The exceptional playing of the girls from the Northern College of Music delivers subtle but punchy versions of Nico’s intense, disturbing songs, but they are also integral to the action. When Nico’s deep voice floats out of the ether over the strings, it takes a moment to realise that the sound is coming from two singers on stage, in their teens. Together they produce a sound they have no right to make. Gradually, as Maxine Peake’s captivating performance becomes more agitated, the orchestra starts to act as one. They take their shoes off and their hair down, and stand on their chairs. Their collective possession reflects the demons in Nico’s life – Nazism and heroine being just some of them – without running through her biography. Frankcom and Peake, whose continuing collaborations are producing a series of exceptional productions, have created original, experimental and unclassifiable theatre that gets inside your head.

Juliet and Romeo

Juliet-and-Romeo-by-LOST-DOG-photo-by-Jane-Hobson-2Photo by Jane Hobson

Juliet and Romeo by Lost Dog – The Place, London

Lost Dog’s productions are unmistakable, effortlessly combining drama and dance across the divide between conventional theatre and dance. It seems so natural that it’s easy to forgot they are pulling off something extremely difficult. Their latest show, Juliet and Romeo, is sophisticated, multi-layered and utterly engrossing. It is funny, sad and, above all, deeply original. Directed by Ben Duke and performed by him and Solène Weinachter, the pair are Romeo and Juliet. They are in their mid-40s and, it turns out, never died. Shakespeare sexed up their story for effect, and their relationship has been haunted by the failure to live up their legend.
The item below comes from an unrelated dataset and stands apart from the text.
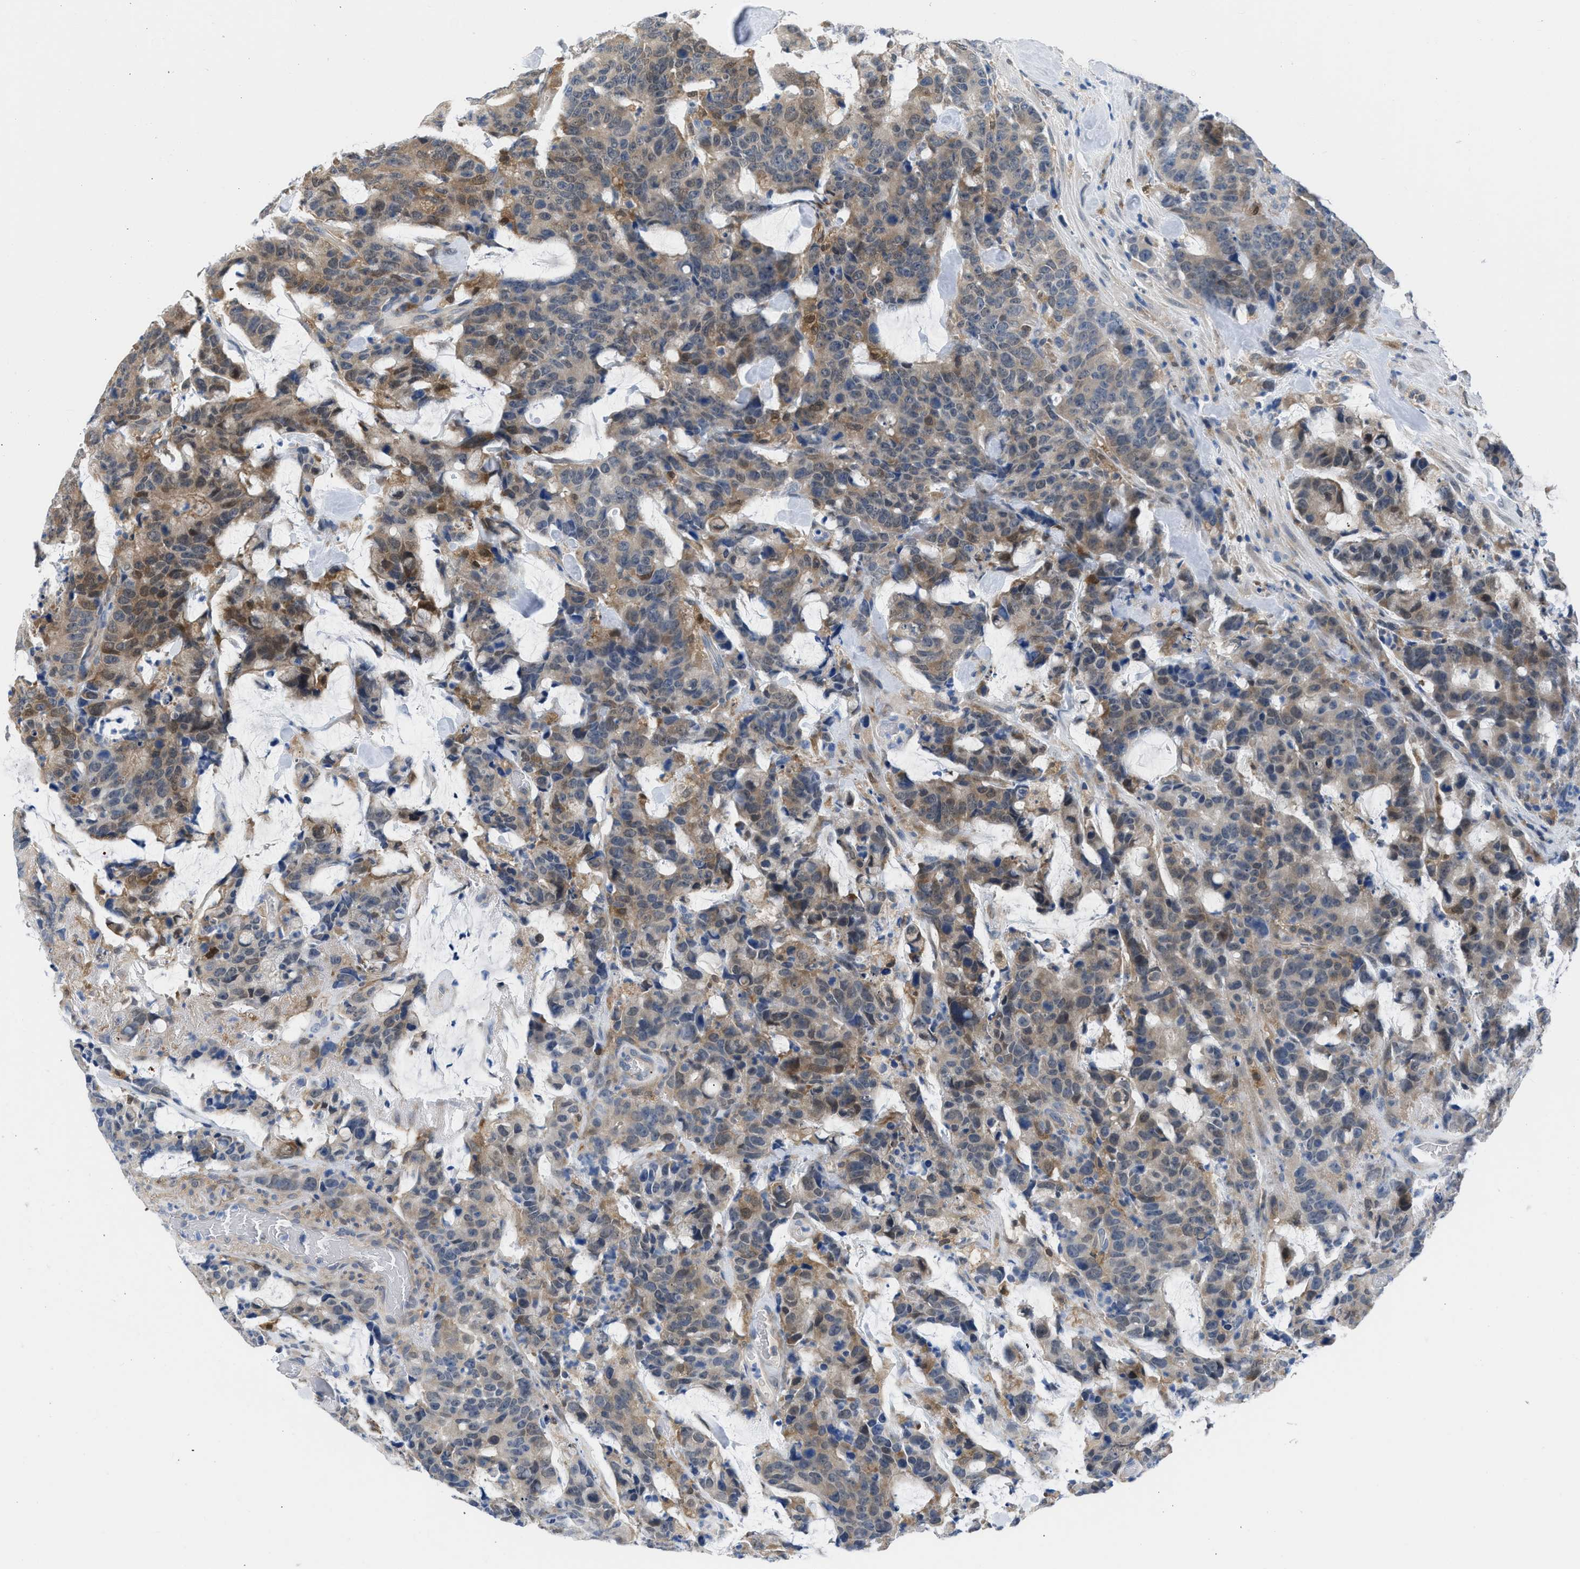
{"staining": {"intensity": "moderate", "quantity": "25%-75%", "location": "cytoplasmic/membranous"}, "tissue": "colorectal cancer", "cell_type": "Tumor cells", "image_type": "cancer", "snomed": [{"axis": "morphology", "description": "Adenocarcinoma, NOS"}, {"axis": "topography", "description": "Colon"}], "caption": "Protein expression by immunohistochemistry demonstrates moderate cytoplasmic/membranous positivity in approximately 25%-75% of tumor cells in colorectal cancer (adenocarcinoma). (Brightfield microscopy of DAB IHC at high magnification).", "gene": "CBR1", "patient": {"sex": "female", "age": 86}}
They suffer from the standard problems of middle-aged couples growing apart from one another, dealing with the pressures of raising children and the disappointments of reality. This clever take unpicks fame, self-mythologising, and the qualities required to deal with life as it is, not as you wish it were.

This inquisition is delivered with irresistible lightness, and a number of dance set pieces that are simply brilliant. The couple perform a clumsy arm-in-face bed wrestle, cleverly catching the experience of sleeping with the same person for years. Juliet likes to reenact Shakespeare’s version of their story, meaning that Duke dances with a dead weight Weinachter, leaving no doubt about how hard work it is, despite her petite form. The two have rather different recollections of the moment their eyes met across the room. Duke dances a very funny, very ludicrous swagger accompanied by The Beatles’ ‘I Want You (She’s So Heavy)’, while Weinachter wants him to glide across the floor to ‘Wild is the Wind’. The humour is balanced by particularly moving scenes, including one in which Romeo tries to distract a dead-eyed Juliet, following a miscarriage. The show is exceptionally accomplished, a top quality performance that disregards art form definitions to leave the audience delighted by Lost Dog’s conceptual insight, physical expression and instinct for theatre.